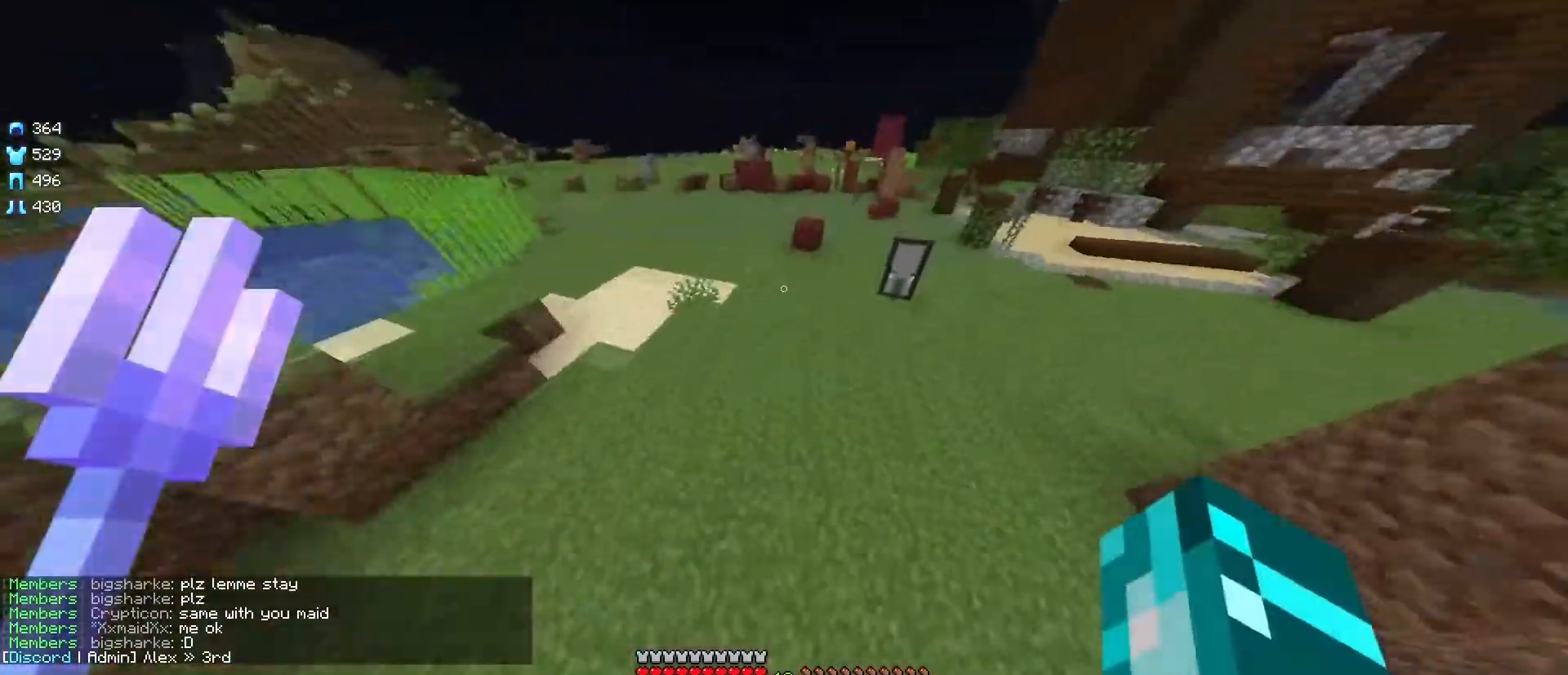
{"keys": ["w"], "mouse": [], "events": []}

---

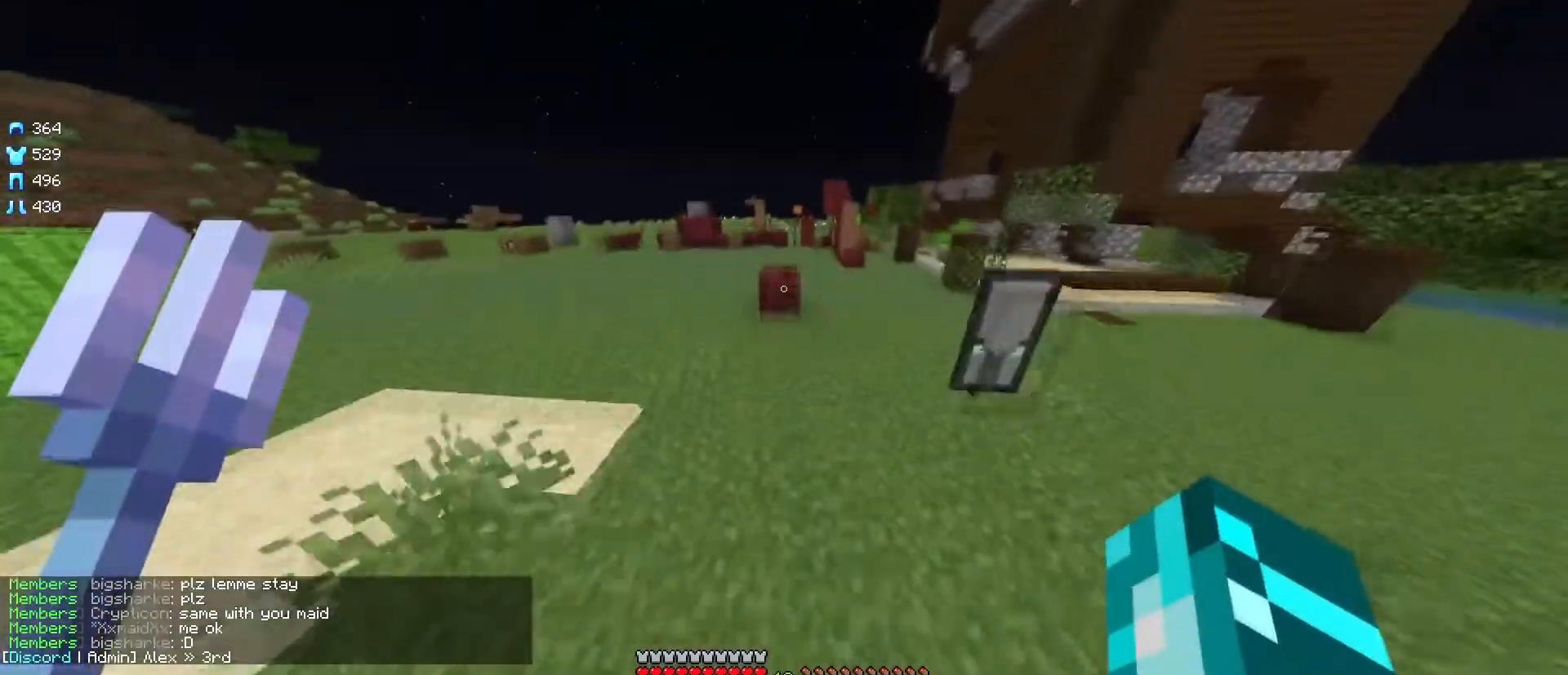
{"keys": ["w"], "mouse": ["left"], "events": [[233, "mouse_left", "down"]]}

...

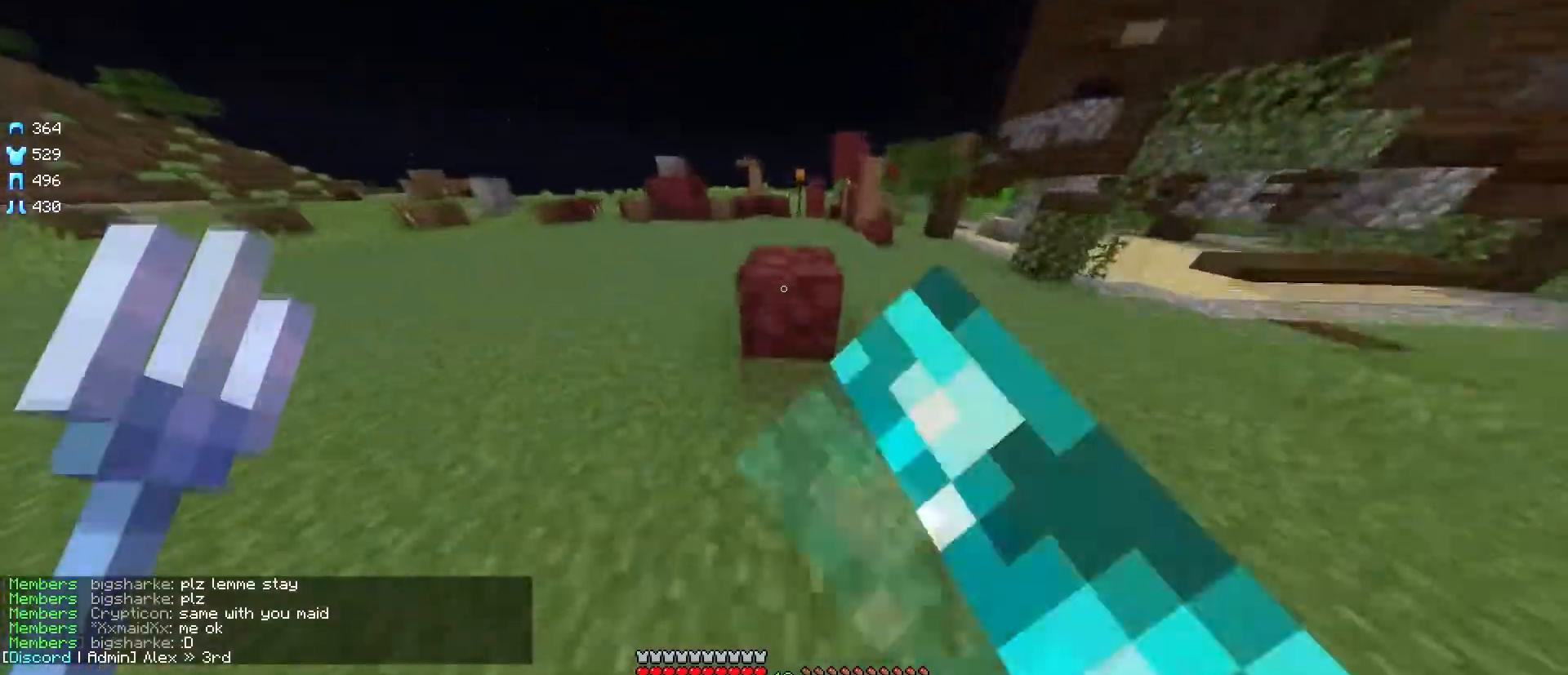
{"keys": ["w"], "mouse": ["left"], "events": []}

### Exercise instructions:
State, as a number only, how many lines in the entries include "left".

### Expected answer:
2